_Required action:_
I need every line of the material below that includes the string "down".

_Material for the task:_
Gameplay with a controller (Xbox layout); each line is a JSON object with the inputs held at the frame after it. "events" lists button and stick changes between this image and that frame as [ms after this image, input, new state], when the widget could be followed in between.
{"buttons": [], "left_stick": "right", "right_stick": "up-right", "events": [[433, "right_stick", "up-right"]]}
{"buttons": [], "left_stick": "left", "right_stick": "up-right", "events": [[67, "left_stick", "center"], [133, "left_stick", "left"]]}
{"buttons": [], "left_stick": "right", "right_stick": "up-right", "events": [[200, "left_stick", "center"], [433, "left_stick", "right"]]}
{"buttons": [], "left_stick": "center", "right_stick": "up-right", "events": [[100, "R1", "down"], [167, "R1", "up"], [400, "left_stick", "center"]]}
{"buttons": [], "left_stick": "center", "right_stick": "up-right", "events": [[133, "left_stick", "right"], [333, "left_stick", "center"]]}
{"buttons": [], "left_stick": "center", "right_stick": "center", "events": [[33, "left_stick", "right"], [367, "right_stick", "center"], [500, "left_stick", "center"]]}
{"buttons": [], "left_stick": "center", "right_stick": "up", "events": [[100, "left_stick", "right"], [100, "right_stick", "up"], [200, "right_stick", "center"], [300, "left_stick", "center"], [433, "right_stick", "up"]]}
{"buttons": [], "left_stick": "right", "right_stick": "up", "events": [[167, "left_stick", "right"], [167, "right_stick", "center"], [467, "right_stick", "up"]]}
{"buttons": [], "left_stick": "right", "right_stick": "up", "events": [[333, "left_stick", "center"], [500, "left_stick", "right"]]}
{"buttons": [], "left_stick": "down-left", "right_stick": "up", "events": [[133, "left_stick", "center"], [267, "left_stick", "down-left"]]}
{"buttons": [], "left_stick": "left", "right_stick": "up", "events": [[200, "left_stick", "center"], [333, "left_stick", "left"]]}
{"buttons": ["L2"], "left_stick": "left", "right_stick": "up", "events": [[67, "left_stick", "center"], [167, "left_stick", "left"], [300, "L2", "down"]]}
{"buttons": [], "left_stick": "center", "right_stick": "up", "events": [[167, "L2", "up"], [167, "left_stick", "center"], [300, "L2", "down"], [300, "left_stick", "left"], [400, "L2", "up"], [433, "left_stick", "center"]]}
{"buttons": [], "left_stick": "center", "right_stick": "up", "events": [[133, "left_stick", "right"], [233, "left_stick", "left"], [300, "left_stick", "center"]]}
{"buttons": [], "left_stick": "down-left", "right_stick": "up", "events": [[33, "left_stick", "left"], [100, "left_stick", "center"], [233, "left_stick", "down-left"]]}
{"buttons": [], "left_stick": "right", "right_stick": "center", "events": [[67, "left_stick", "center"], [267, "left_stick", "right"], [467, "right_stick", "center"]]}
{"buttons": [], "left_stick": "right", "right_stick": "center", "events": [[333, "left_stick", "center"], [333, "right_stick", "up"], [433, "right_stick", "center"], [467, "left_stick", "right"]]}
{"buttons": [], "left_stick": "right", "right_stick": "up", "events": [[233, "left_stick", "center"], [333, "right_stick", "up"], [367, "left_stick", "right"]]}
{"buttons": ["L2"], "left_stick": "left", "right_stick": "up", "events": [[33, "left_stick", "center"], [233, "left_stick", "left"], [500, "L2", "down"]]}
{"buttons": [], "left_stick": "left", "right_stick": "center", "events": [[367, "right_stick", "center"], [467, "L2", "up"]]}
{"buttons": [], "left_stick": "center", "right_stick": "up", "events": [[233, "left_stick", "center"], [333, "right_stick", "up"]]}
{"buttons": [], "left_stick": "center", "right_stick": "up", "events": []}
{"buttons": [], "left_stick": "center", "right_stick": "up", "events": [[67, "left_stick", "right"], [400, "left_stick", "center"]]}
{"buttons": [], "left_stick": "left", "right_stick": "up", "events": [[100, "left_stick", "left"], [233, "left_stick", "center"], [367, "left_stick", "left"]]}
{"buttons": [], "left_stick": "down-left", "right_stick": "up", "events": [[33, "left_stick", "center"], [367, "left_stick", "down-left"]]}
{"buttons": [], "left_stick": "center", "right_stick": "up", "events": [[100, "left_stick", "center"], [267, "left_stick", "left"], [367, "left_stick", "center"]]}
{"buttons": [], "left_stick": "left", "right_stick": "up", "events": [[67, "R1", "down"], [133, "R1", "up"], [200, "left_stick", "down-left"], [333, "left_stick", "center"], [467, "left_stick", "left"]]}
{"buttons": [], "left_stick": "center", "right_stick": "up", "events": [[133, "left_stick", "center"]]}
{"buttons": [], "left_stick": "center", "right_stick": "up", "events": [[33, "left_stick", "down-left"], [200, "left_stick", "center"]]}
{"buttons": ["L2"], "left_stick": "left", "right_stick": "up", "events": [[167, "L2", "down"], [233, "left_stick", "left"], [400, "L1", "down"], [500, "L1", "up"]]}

_Exercise output:_
{"buttons": [], "left_stick": "center", "right_stick": "up-right", "events": [[100, "R1", "down"], [167, "R1", "up"], [400, "left_stick", "center"]]}
{"buttons": [], "left_stick": "down-left", "right_stick": "up", "events": [[133, "left_stick", "center"], [267, "left_stick", "down-left"]]}
{"buttons": ["L2"], "left_stick": "left", "right_stick": "up", "events": [[67, "left_stick", "center"], [167, "left_stick", "left"], [300, "L2", "down"]]}
{"buttons": [], "left_stick": "center", "right_stick": "up", "events": [[167, "L2", "up"], [167, "left_stick", "center"], [300, "L2", "down"], [300, "left_stick", "left"], [400, "L2", "up"], [433, "left_stick", "center"]]}
{"buttons": [], "left_stick": "down-left", "right_stick": "up", "events": [[33, "left_stick", "left"], [100, "left_stick", "center"], [233, "left_stick", "down-left"]]}
{"buttons": ["L2"], "left_stick": "left", "right_stick": "up", "events": [[33, "left_stick", "center"], [233, "left_stick", "left"], [500, "L2", "down"]]}
{"buttons": [], "left_stick": "down-left", "right_stick": "up", "events": [[33, "left_stick", "center"], [367, "left_stick", "down-left"]]}
{"buttons": [], "left_stick": "left", "right_stick": "up", "events": [[67, "R1", "down"], [133, "R1", "up"], [200, "left_stick", "down-left"], [333, "left_stick", "center"], [467, "left_stick", "left"]]}
{"buttons": [], "left_stick": "center", "right_stick": "up", "events": [[33, "left_stick", "down-left"], [200, "left_stick", "center"]]}
{"buttons": ["L2"], "left_stick": "left", "right_stick": "up", "events": [[167, "L2", "down"], [233, "left_stick", "left"], [400, "L1", "down"], [500, "L1", "up"]]}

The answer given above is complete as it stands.